Saturday, April 13, 2019

Contend for the Faith


Jude 3-7 (NIV): Dear friends, although I was very eager to write to you about the salvation we share, I felt compelled to write and urge you to contend for the faith that was once for all entrusted to God’s holy people. For certain individuals whose condemnation was written about long ago have secretly slipped in among you. They are ungodly people, who pervert the grace of our God into a license for immorality and deny Jesus Christ our only Sovereign and Lord. Though you already know all this, I want to remind you that the Lord at one time delivered his people out of Egypt, but later destroyed those who did not believe. And the angels who did not keep their positions of authority but abandoned their proper dwelling—these he has kept in darkness, bound with everlasting chains for judgment on the great Day. In a similar way, Sodom and Gomorrah and the surrounding towns gave themselves up to sexual immorality and perversion. They serve as an example of those who suffer the punishment of eternal fire.

    Jude was Jesus’ little brother (Matthew 13:55). He was not a believer until after he saw Jesus resurrected from the dead. But, after seeing Jesus back alive, he and his brother, James, believed that Jesus was who he said he was, and both became leaders in the church.
    He wanted to write this letter to celebrate the salvation that Jesus offers.

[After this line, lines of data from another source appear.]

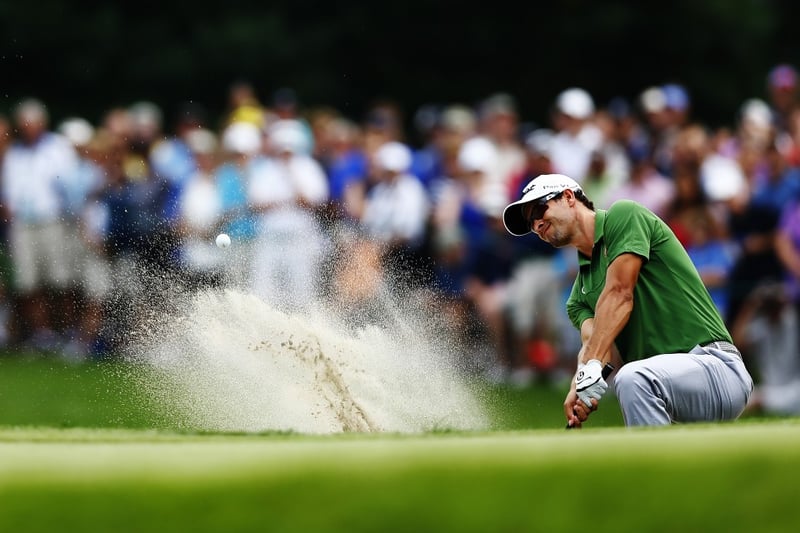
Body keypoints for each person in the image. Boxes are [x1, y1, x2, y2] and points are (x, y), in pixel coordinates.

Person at [501, 173, 754, 427]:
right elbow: (593, 342)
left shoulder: (624, 215)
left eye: (539, 209)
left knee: (631, 378)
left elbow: (620, 293)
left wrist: (591, 368)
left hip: (716, 366)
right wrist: (579, 385)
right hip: (666, 387)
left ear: (568, 197)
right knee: (635, 382)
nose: (536, 224)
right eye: (529, 223)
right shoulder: (578, 296)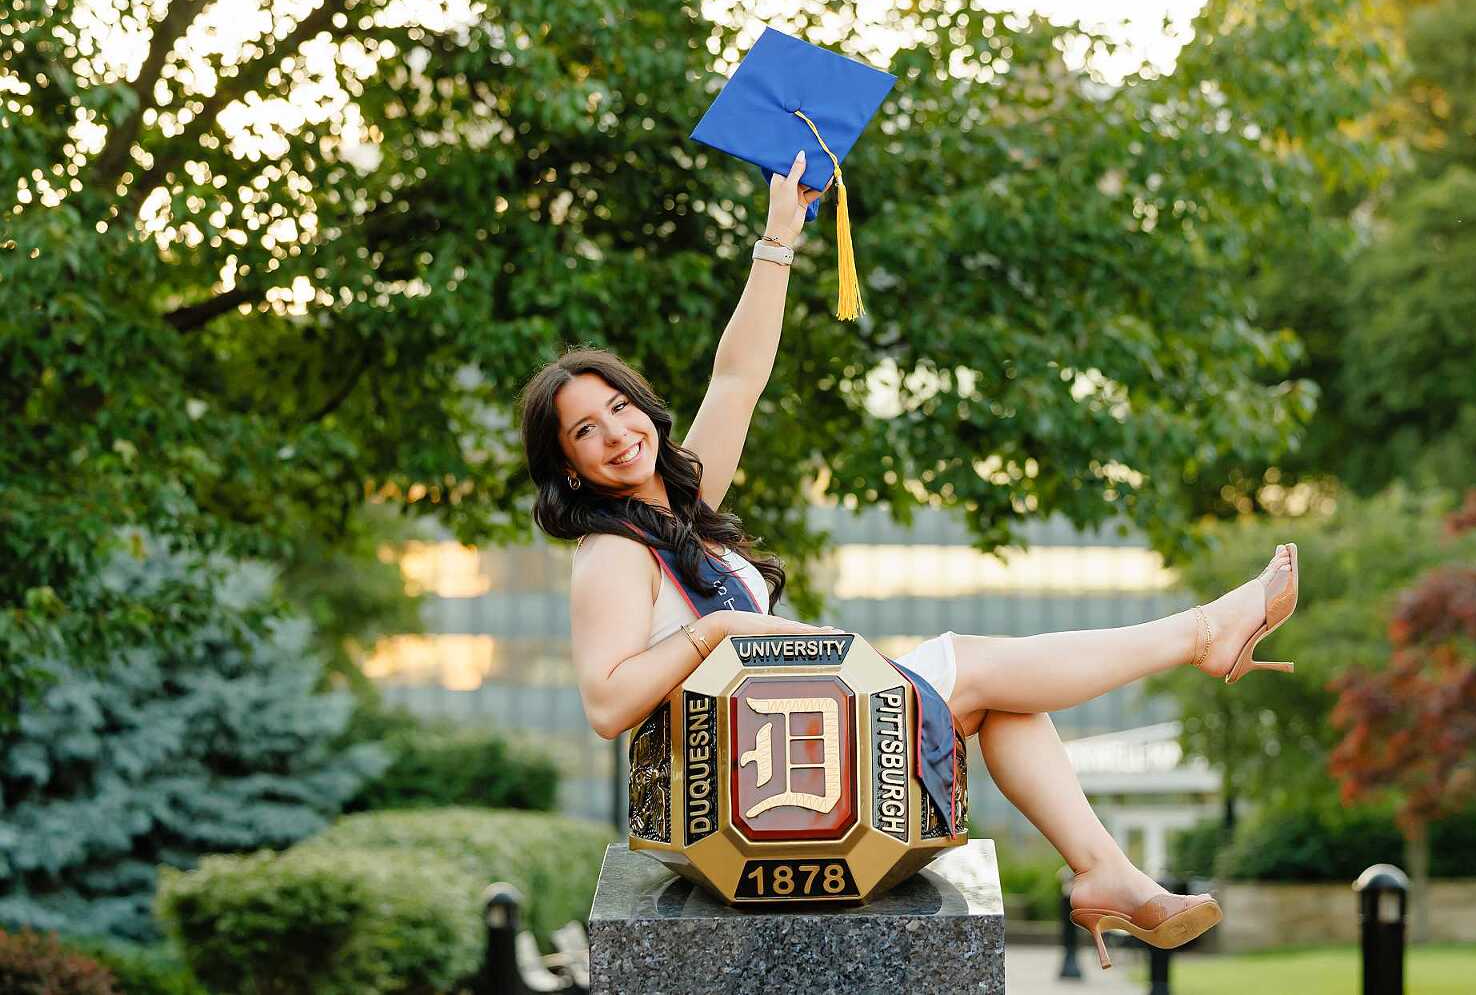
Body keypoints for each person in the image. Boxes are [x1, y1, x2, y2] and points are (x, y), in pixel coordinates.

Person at [518, 151, 1299, 970]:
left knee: (1007, 699)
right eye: (586, 430)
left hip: (790, 749)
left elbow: (739, 375)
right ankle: (1202, 635)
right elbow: (606, 705)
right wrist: (718, 634)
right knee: (975, 665)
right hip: (757, 779)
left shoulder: (681, 506)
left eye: (619, 405)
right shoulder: (612, 548)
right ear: (569, 464)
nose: (617, 433)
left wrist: (777, 238)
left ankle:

That is what he was excited about. He was eager to discuss it, but felt compelled, instead, to encourage the readers to contend for the faith. To contend for the faith is to fight for it – to stand up for and defend it.
    False teaching was already creeping into the church, and Jude knew it had to be nipped in the bud. The Gnostics were teaching that all flesh was bad and so it didn’t matter if they used their bodies for illicit sexual pleasure because of this. Others may have been teaching that, since we are saved, it doesn’t matter how we behave. Jude knew that type of teaching could ruin Christianity in its infancy. He knew it would be up to the church to stand against such bad teaching. And it still is. God is holy and demands holiness from his children. Yes, we can be forgiven of any sin, but we must never teach that sin is okay with God.
    And Jesus must be preached as God in the flesh, the Messiah, the only way to heaven. Anything short of this is heresy.
    God destroyed whole cities for sexual perversion, and God is punishing angels who disobeyed him. We must understand that God takes sin seriously and does not leave it unpunished.
    Jude reminds us that, even though God rescued the Israelites from slavery in Egypt, he let them die in the desert because they didn’t trust him. The majority of Israelites (except for Joshua and Caleb…) stated that God could not see them through to the Promised Land. God could see unbelief in their hearts and he let them die because of it. Only belief in Jesus for salvation saves us, and the church must continue to teach this until he returns.